Phylogenetic Inference for Multidomain Proteins
In this thesis, I present a model of multidomain evolution with associated algorithms and software for phylogenetic analysis of multidomain families, as well as applications of this novel methodology to case-studies and the human genome.
Phylogenetic analysis is of central importance to understanding the origins and evolution of life on earth. In biomedical research, molecular phylogenetics has proved an essential tool for practical applications. Current molecular phylogenetic methods are not equipped, however, to model many of the unique characteristics of multidomain families. Genes that encode this large and important class of proteins are characterized by a mosaic of sequence fragments that encode structural or functional modules, called domains. Multidomain families evolve via domain shuffling, a process that includes insertion, internal duplication, and deletion of domains. This versatile evolutionary mechanism played a transformative role in major evolutionary transitions, including the emergence of multicellular animals and the vertebrate immune system.

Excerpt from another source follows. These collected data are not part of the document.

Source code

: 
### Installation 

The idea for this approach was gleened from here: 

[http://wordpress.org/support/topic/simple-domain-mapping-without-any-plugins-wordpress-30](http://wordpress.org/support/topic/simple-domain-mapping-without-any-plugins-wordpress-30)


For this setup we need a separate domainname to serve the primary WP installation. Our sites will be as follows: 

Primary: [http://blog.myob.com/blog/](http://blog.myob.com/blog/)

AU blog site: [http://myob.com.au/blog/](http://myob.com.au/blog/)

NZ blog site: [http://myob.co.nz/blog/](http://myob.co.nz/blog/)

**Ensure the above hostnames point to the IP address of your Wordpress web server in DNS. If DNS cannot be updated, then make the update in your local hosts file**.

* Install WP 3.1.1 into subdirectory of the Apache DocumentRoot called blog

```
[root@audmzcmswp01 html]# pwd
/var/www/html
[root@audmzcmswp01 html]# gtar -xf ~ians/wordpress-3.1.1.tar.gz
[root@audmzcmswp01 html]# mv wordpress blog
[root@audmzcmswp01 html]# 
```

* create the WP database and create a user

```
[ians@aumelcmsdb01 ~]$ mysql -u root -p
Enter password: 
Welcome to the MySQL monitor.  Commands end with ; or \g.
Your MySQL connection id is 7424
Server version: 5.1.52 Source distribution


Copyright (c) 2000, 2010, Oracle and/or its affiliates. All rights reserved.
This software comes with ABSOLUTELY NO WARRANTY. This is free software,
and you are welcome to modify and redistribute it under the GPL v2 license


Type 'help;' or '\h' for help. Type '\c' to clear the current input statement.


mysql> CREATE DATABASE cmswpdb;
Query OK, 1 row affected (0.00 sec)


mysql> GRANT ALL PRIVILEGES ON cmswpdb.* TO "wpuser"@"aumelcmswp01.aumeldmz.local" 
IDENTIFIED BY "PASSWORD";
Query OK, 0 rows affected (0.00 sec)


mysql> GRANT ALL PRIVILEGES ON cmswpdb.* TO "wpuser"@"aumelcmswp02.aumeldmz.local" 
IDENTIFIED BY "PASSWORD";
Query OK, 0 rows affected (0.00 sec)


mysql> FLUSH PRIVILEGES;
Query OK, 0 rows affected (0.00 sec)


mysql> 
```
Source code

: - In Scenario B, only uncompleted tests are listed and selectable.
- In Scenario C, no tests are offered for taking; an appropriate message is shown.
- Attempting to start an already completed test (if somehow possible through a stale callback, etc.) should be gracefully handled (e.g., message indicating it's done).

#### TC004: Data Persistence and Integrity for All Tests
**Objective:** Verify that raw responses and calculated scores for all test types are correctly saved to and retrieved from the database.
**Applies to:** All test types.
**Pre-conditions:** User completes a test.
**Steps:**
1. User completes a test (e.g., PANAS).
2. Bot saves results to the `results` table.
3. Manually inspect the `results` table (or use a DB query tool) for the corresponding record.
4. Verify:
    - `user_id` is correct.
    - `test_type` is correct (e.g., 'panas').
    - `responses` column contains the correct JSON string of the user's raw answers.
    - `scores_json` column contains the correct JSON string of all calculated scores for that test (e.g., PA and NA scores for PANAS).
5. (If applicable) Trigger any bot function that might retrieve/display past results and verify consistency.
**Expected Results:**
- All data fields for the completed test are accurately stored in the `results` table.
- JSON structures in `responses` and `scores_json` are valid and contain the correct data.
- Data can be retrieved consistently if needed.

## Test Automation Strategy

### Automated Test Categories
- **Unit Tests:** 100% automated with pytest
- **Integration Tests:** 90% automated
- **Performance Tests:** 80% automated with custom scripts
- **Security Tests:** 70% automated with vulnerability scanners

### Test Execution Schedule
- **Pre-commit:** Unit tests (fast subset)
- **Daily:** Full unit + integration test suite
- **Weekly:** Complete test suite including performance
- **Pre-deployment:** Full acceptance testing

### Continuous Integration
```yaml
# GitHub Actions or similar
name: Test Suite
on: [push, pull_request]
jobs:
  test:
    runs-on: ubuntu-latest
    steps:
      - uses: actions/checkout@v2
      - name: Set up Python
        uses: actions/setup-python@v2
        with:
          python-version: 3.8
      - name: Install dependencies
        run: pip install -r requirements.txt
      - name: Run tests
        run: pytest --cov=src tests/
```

Multidomain families are ill-suited to current methods for phylogeny reconstruction due to their mosaic composition. Different regions of the same protein may have different evolutionary histories. Moreover, a protein may contain domains that also occur in otherwise unrelated proteins. These attributes pose substantial obstacles for phylogenetic methods that require a multiple sequence alignment as input. In addition, current methods do not incorporate a model of domain shuffling and hence, cannot infer the events that occurred in the history of the family. I address this problem by treating a multidomain family as a set of co-evolving domains, each with its own history. If the family is evolving by vertical descent from a conserved set of ancestral domains, then all constituent domains will have the same phylogenetic history. Disagreement between domain tree topologies is evidence that the family evolved through processes other than speciation and gene duplication. My algorithms exploit this information to reconstruct the history of domain shuffling in the family, as well as the timing of these events and the ancestral domain composition. I have implemented these algorithms in software that outputs the most parsimonious history of events for each domain family. The software also reconstructs a composite family history, including duplications, insertions and losses of all constituent domains and ancestral domain composition.
My approach is capable of more detailed and accurate reconstructions than the widely used domain architecture model, which ignores sequence variation between domain instances. In contrast, my approach is based on an explicit model of events and captures sequence variation between domain instances. I demonstrate the utility of this method through case studies of notch-related proteins, protein tyrosine kinases, and membrane-associated guanylate kinases. I further present a largescale analysis of domain shuffling processes through comparison of all pairs of domain families that co-occur in a protein in the human genome. These analyses suggest that (1) a remarkably greater amount of domain shuffling may have occurred than previously thought and (2) that it is not uncommon for the same domain architecture to arise more than once through independent events. This stands in contrast to earlier reports that convergent evolution of domain architecture is rare and suggests that incorporating sequence variation in evolutionary analyses of multidomain families is a crucial requirement for accurate inference.